May 21 10:52:26 node-01 systemd[1]: Failed to start Elasticsearch.

Thank you

Hey @ascalonking :

You have several errors in your YAML config file. Please use a YAML validator like this to double check you have a correct config file.

Line 18 should read:

cluster.initial_master_nodes: ["node-01", "node-02", "node-03"]

And you should remove the duplicated cluster.initial_master_nodes key on line 77.

Hope that helps!

@Carlos_D Thank you very much, your solution helped me. But now I have another problem, my nodes don’t want to form a cluster

[username@node-01 ~]# curl -X GET "http://192.168.0.68:9300/_cluster/health?pretty"
curl: (52) Empty reply from server
[username@node-01 ~]# tail -n 25 /var/log/elasticsearch/es_cluster.log
[2024-05-23T20:59:25,328][WARN ][o.e.x.c.s.t.n.SecurityNetty4Transport] [node-01] client did not trust this server's certificate, closing connection Netty4TcpChannel{localAddress=/192.168.0.66:9300, remoteAddress=/192.168.0.67:42892, profile=default}
[2024-05-23T20:59:39,878][WARN ][o.e.c.c.Coordinator      ] [node-01] This node is a fully-formed single-node cluster with cluster UUID [KPxh***********97iNg], but it is configured as if to discover other nodes and form a multi-node cluster via the [discovery.seed_hosts=[node-01, node-02, node-03]] setting. Fully-formed clusters do not attempt to discover other nodes, and nodes with different cluster UUIDs cannot belong to the same cluster. The cluster UUID persists across restarts and can only be changed by deleting the contents of the node's data path(s). Remove the discovery configuration to suppress this message.
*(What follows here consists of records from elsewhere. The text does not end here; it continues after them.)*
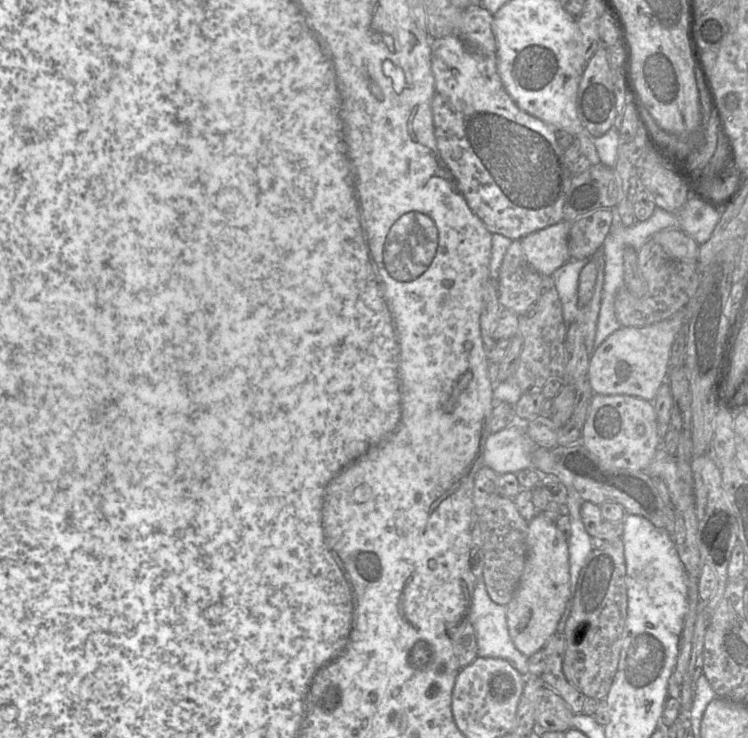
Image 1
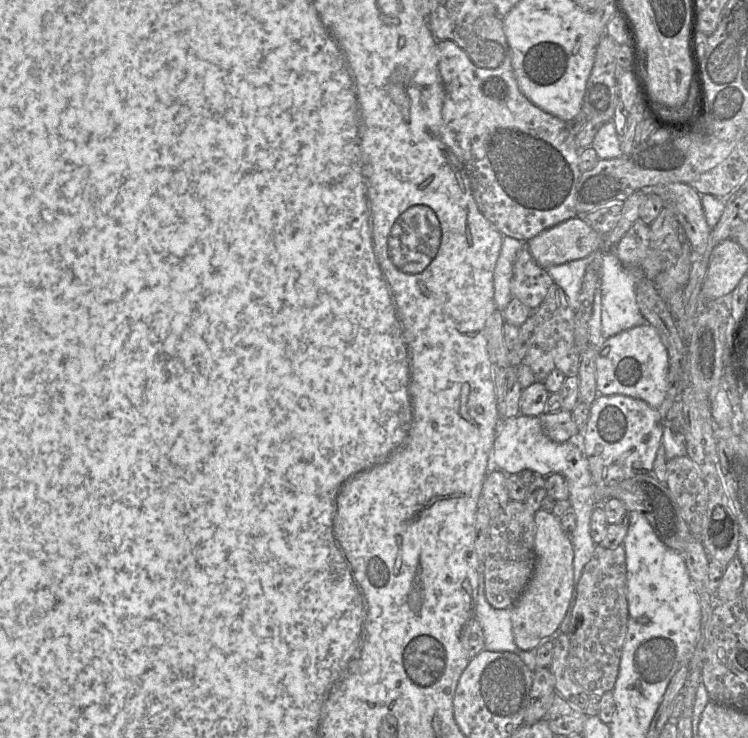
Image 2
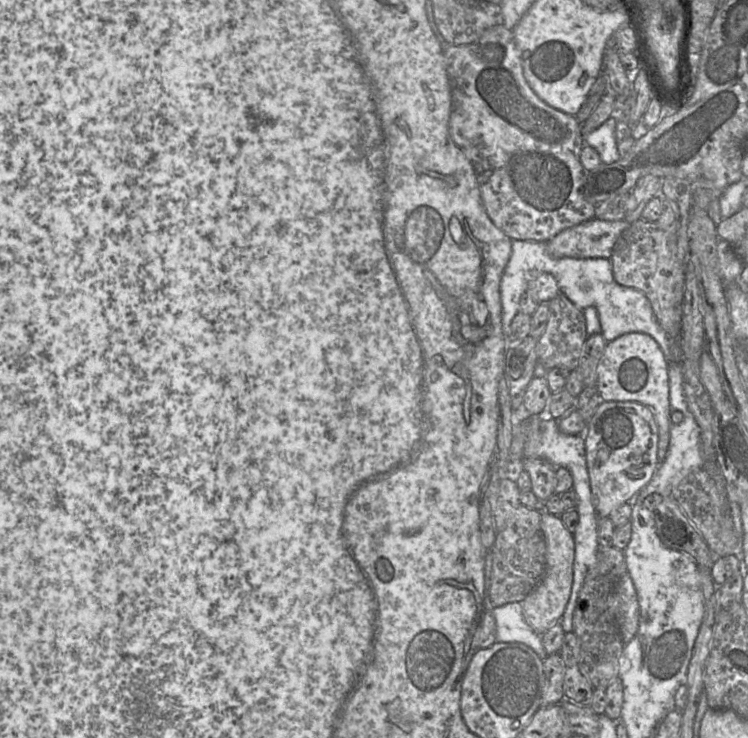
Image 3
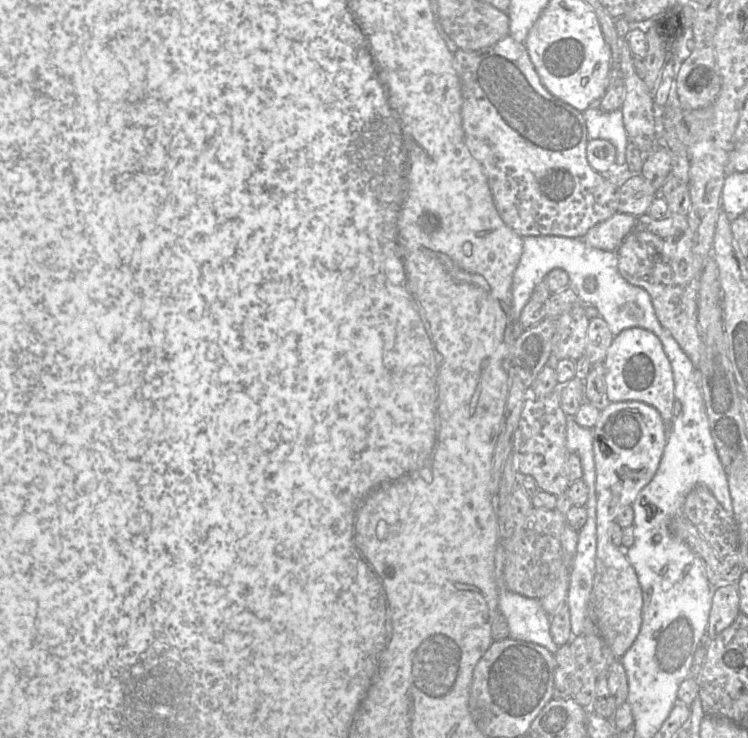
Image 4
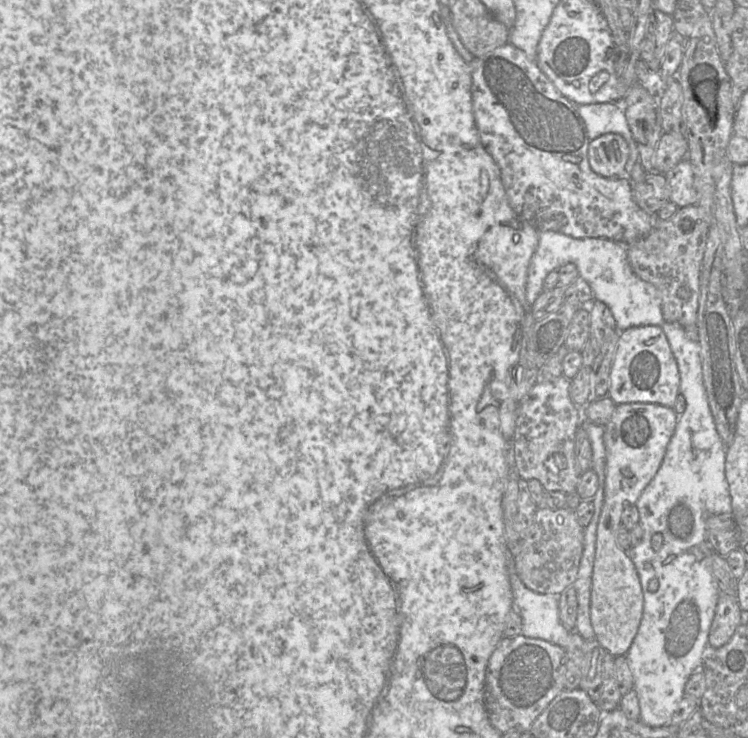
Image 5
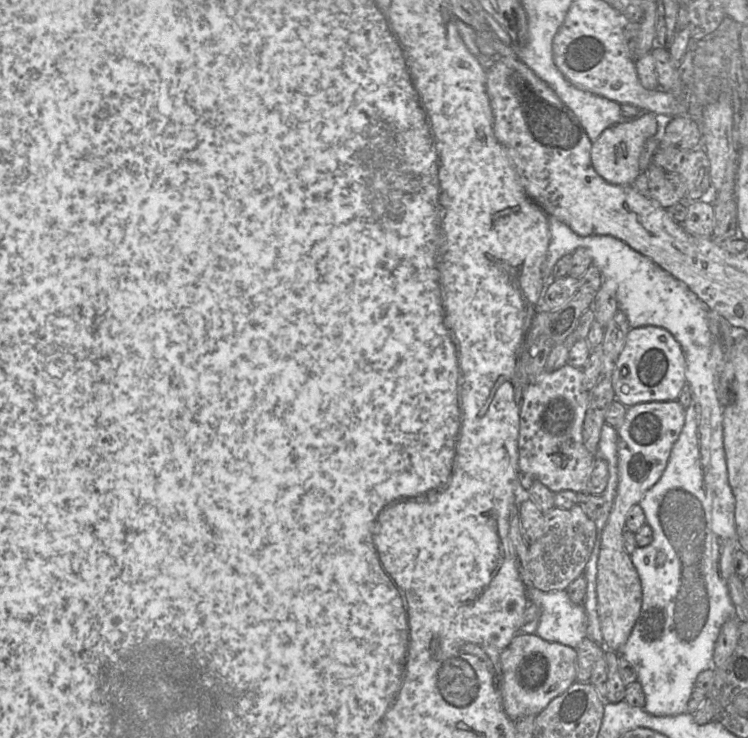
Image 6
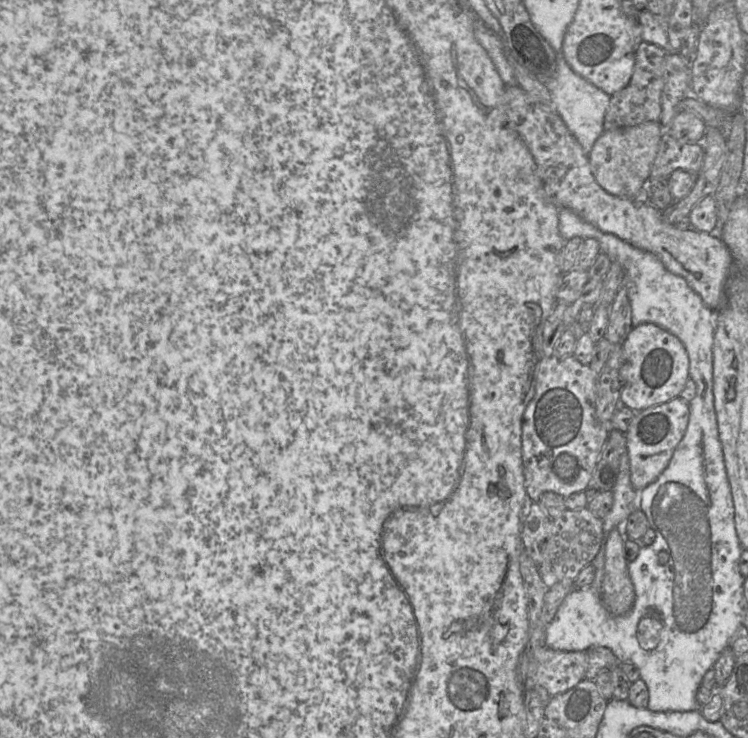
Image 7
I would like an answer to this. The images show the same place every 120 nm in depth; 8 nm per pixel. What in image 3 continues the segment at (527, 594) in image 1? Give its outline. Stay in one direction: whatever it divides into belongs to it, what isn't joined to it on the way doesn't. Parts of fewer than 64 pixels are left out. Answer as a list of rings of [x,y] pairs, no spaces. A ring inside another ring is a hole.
[[[541,512],[541,527],[546,540],[546,569],[542,580],[534,590],[521,602],[526,623],[538,634],[543,634],[560,620],[568,603],[575,560],[574,535],[562,522],[560,516]]]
The firewall is disabled on all nodes

I solved the problem with UUID with the following command

# rm -rf /var/lib/elasticsearch/*

# systemctl restart elasticsearch.service

But now I have another problem, my nodes can't see other nodes

][WARN ][o.e.x.c.s.t.n.SecurityNetty4Transport] [node-01] client did not trust this server's certificate, closing connection Netty4TcpChannel{localAddress=/192.168.0.66:9300, remoteAddress=/192.168.0.68:55452, profile=default}

I'm glad you're solving your issues @ascalonking !

You should check how to configure SSL or disable TLS in case you're doing some tests (not recommended for production!)

My cluster started working, thank you! I'm currently testing the ELK stack.